Excerpted text -
# # # #

My "baby" turned one today. It was a great day. I can't believe how far we've come and how much has happened in one short year. One year ago to this moment, I was sitting in my hospital room waiting to go see my baby in the NICU. One year ago, at this moment, I was terrified like I've never been before, and hopefully ever will be again. We've gone from a horrible pregnancy, a scary birth, NICU stay, breastfeeding problems, colic, hypoallergenic formula, teething nightmares, clingy baby syndrome, and waking up every couple hours through the night, to a relatively happy, cute, fun and playful "toddler". Sometimes, I wish I had my little baby back, then I remember everything we've been through to get here, and I realize I'm happy exactly where I am, right now. I love you my baby boy! Can't wait to see what the next year has in store.
I feel disgusted with myself. I remember when I was a child it seemed that I could never do anything right by my parents. Well now, I'm starting to feel that way with my husband. I just can't win, and I just can't shake this funk that I'm in. We fight about money all the time. I spend money foolishly, I know, and I have to get a grip on myself but he's so hard on me. I also know that money has been tight since I've been off work and it will be a while until we catch back up. I'm also knowledgeable that we are going to Paris in a few week and we need to save some spending money. But ... He has to understand that it's my baby's first birthday and I want to celebrate! We've been so fortunate that everything turned out well in our lives when it could have been totally opposite. I want to acknowledge that and celebrate his little life so far. All I get is grief. It sucks. I got so upset today that I cut up my own bankcard and told him that at least that way we would have no reason to fight anymore.
The stupidest part about this whole thing is that I don't really care all that much. I know that sounds off because I just vented about it but it's true. I'm mad, because that how I should feel but I don't really care. Unfortunately, there's many things in my life right now that I just don't care about. I think what's happening is that when my mom was sick and dying I put up walls around myself to protect me and now that she's gone, I'm having a hard time taking the walls down. I'm numb. Most of the time I just do things and I don't really care. It feels weird. Maybe this is the new me. The calm, non-crying, emotionless me. I guess only time will tell.
I'm back now in my old rotation, same as I was a year and a half ago when I started this adventure. It is amazing what has changed and even more amazing what has stayed the same. So many things need to be changed in the wonderful world of nursing. Still overworked with too many patients, not enough staff, not enough room, and honestly, too many bosses. In the end though, I'm darn happy to be back, no kids, no chores, no house to clean and mist importantly ... other adults to talk to. Yay!!
... and I cannot wait. I have his invitations all made and they're soooo cute!! Here's the front picture
The finished card says "This little monster is turning one" on the front and then inside it says "Come watch the destruction" and the birthday info. This is also his Halloween costume. Gotta love Costco.

# # # #

Available data -
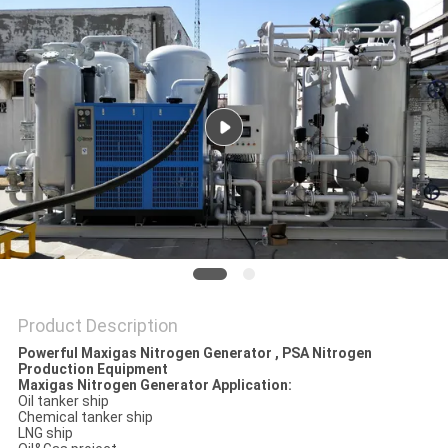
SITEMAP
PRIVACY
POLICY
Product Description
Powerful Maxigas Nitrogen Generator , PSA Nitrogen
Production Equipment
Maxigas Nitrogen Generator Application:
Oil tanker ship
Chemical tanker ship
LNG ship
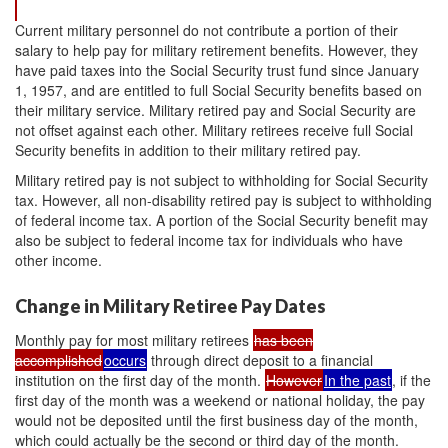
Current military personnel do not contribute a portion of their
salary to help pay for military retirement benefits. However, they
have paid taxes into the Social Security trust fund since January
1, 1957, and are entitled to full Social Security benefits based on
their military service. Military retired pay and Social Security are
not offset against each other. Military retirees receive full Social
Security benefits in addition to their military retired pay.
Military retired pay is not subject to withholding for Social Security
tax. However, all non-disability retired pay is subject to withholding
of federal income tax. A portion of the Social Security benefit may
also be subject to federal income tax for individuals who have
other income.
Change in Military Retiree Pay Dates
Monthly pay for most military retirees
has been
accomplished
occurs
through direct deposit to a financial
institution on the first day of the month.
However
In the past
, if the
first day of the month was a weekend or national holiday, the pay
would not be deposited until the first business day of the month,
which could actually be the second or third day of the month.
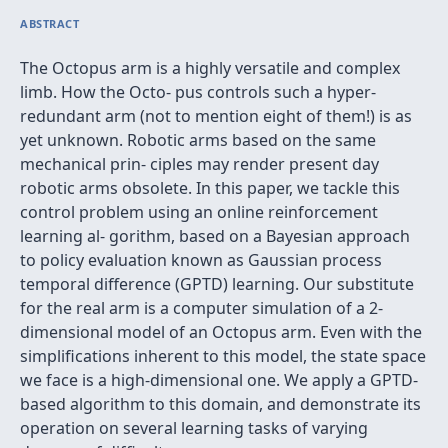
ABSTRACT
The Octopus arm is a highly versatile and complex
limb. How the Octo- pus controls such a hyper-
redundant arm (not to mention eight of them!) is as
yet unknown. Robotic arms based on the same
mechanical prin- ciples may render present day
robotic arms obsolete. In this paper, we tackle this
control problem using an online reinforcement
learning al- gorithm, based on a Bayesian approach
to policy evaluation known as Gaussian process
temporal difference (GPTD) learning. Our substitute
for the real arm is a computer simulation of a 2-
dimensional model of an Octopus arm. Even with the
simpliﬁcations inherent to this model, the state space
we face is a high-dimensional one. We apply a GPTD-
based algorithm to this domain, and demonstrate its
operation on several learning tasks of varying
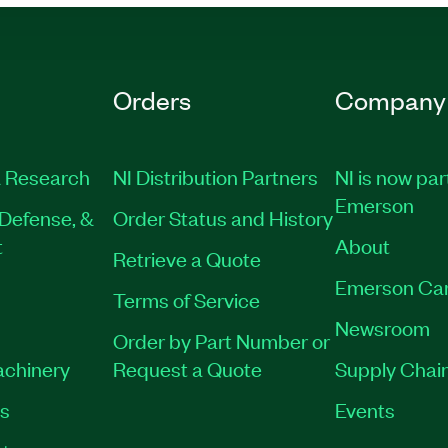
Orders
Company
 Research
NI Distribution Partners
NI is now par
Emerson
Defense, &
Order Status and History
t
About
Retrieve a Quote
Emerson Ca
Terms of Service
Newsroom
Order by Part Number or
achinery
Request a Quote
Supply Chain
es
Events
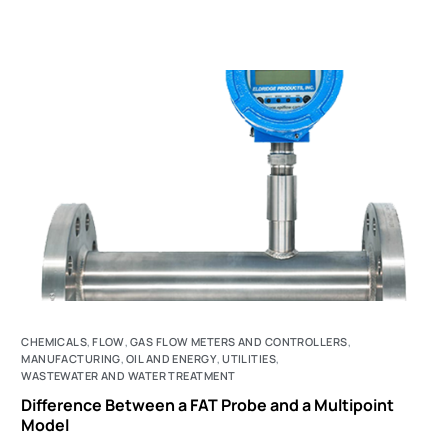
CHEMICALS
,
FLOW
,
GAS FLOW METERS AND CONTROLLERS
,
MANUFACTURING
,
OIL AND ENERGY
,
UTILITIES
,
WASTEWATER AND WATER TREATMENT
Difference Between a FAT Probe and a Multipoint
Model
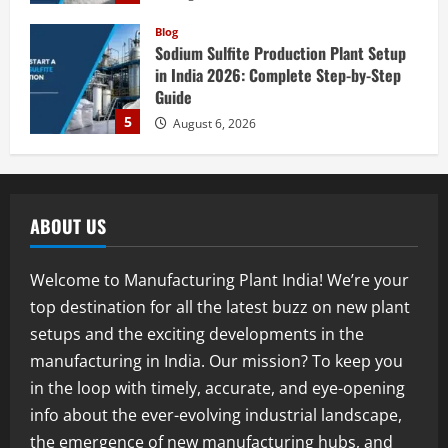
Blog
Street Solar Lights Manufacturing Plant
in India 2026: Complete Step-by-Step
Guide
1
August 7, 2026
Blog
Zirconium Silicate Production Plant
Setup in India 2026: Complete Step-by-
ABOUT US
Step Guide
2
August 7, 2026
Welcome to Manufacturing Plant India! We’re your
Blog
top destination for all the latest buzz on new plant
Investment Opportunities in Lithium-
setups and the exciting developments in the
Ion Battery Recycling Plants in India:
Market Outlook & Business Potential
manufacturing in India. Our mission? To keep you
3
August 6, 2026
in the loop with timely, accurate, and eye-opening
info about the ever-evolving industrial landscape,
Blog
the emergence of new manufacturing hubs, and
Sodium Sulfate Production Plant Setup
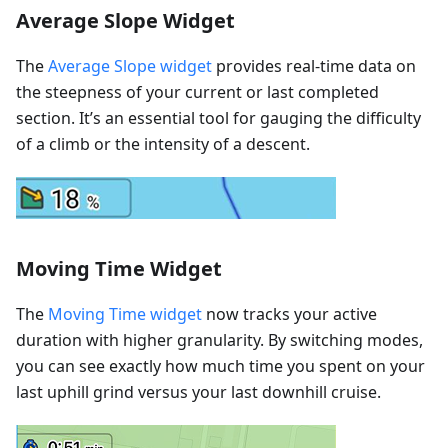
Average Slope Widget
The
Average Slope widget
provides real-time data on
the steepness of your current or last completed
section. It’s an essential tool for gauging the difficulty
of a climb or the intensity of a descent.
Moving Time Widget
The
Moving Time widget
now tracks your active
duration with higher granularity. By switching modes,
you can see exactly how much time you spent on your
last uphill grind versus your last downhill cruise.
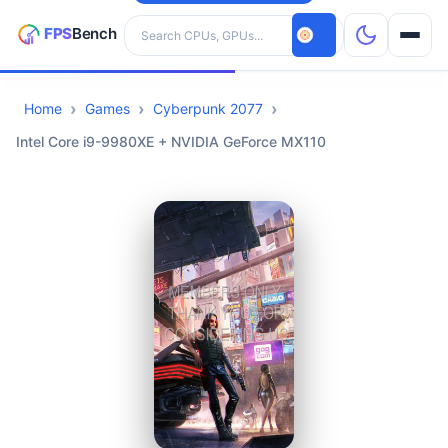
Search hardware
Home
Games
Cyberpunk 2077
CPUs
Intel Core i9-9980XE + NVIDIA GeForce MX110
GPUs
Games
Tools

# # # #

Parts of the exercise -
**a)** Copy the blog posts word for word, starting at "I'm back now" and ending at "Gotta love Costco.".
**b)** Answer these questions from the blog posts:
(i) What city are the writer and the writer's husband going to in a few weeks?
(ii) What did the writer cut up after getting upset?
(iii) What words are printed inside the finished card, before the birthday info?

Answers given -
**a)**
I'm back now in my old rotation, same as I was a year and a half ago when I started this adventure. It is amazing what has changed and even more amazing what has stayed the same. So many things need to be changed in the wonderful world of nursing. Still overworked with too many patients, not enough staff, not enough room, and honestly, too many bosses. In the end though, I'm darn happy to be back, no kids, no chores, no house to clean and mist importantly ... other adults to talk to. Yay!!
... and I cannot wait. I have his invitations all made and they're soooo cute!! Here's the front picture
The finished card says "This little monster is turning one" on the front and then inside it says "Come watch the destruction" and the birthday info. This is also his Halloween costume. Gotta love Costco.

**b)**
(i) Paris
(ii) The writer's own bankcard
(iii) "Come watch the destruction"